Listed entries.
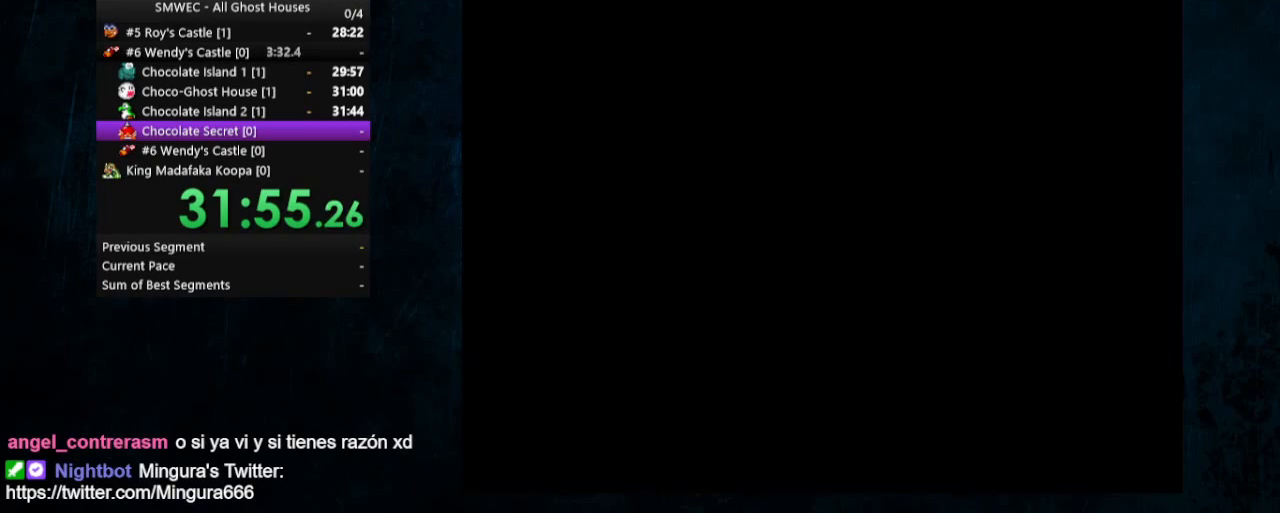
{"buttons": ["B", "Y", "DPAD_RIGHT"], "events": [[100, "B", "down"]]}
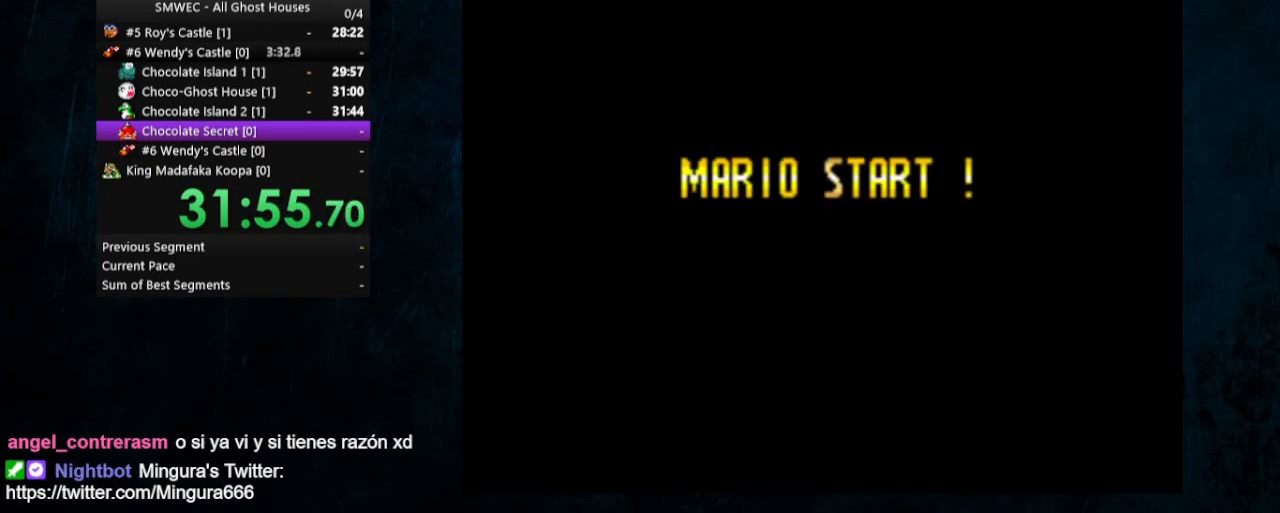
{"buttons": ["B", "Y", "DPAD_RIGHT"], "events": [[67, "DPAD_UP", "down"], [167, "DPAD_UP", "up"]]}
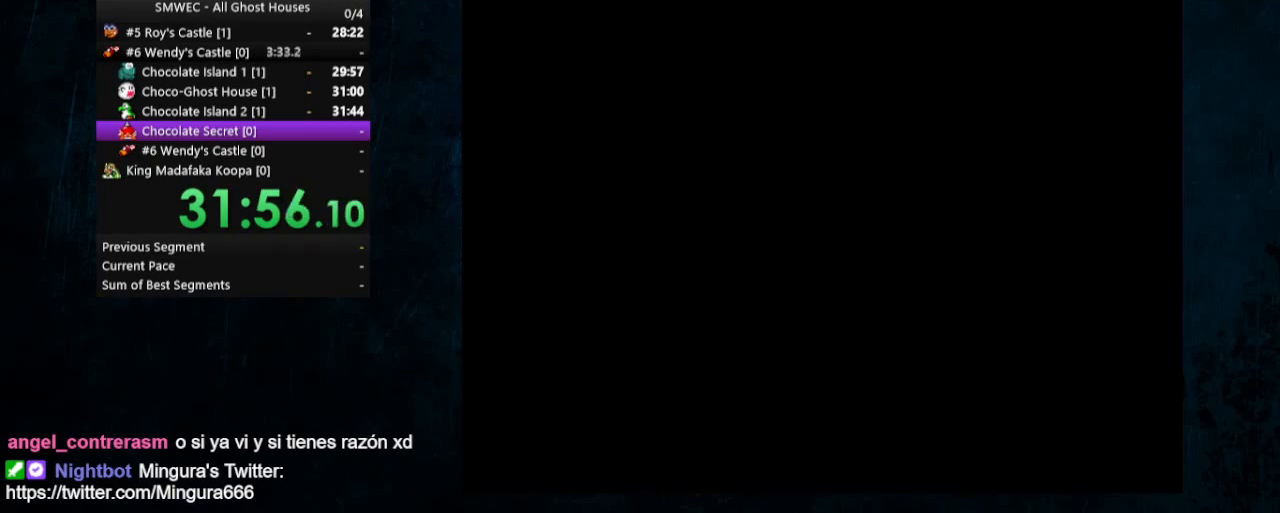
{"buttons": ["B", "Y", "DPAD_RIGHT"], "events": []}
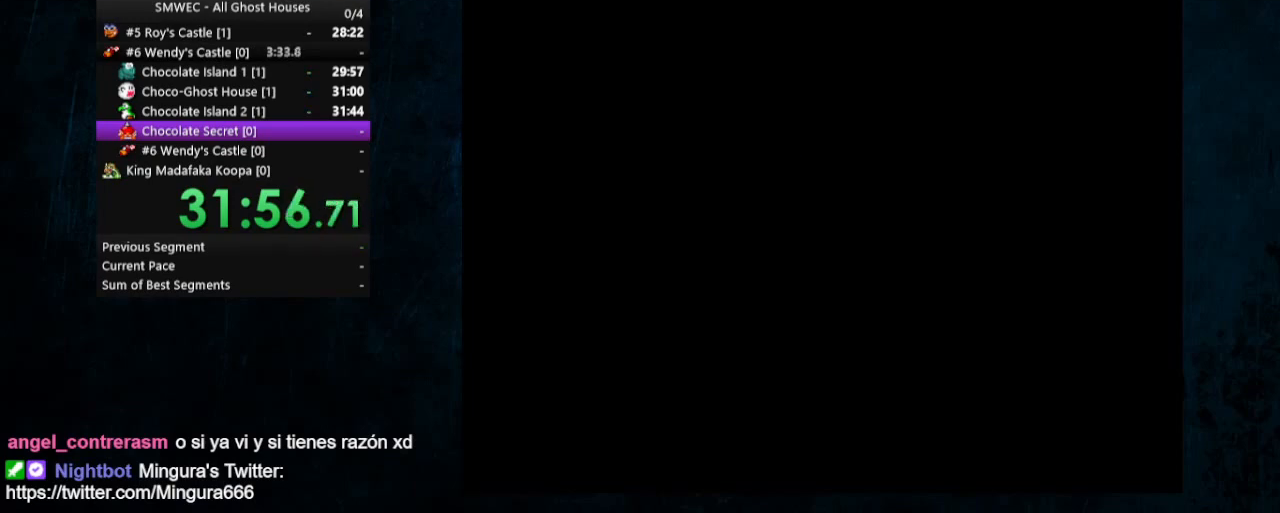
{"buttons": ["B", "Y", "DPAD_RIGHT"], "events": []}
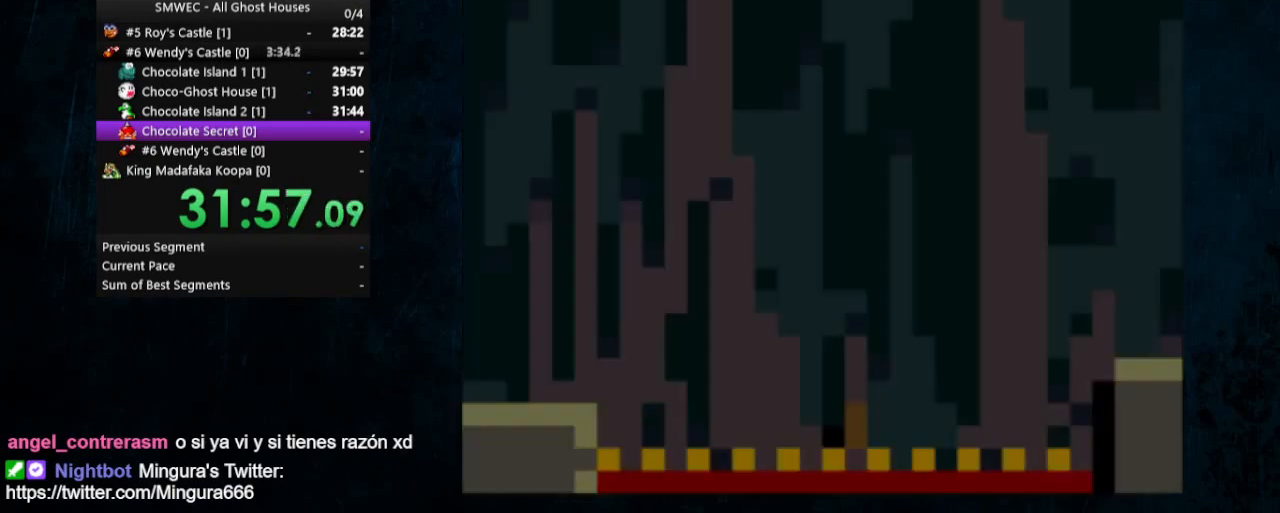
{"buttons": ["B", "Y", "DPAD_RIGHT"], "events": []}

Try it.
Your answer must be an exact transcription of the records above, minus the pictures.

Task answer.
{"buttons": ["B", "Y", "DPAD_RIGHT"], "events": [[100, "B", "down"]]}
{"buttons": ["B", "Y", "DPAD_RIGHT"], "events": [[67, "DPAD_UP", "down"], [167, "DPAD_UP", "up"]]}
{"buttons": ["B", "Y", "DPAD_RIGHT"], "events": []}
{"buttons": ["B", "Y", "DPAD_RIGHT"], "events": []}
{"buttons": ["B", "Y", "DPAD_RIGHT"], "events": []}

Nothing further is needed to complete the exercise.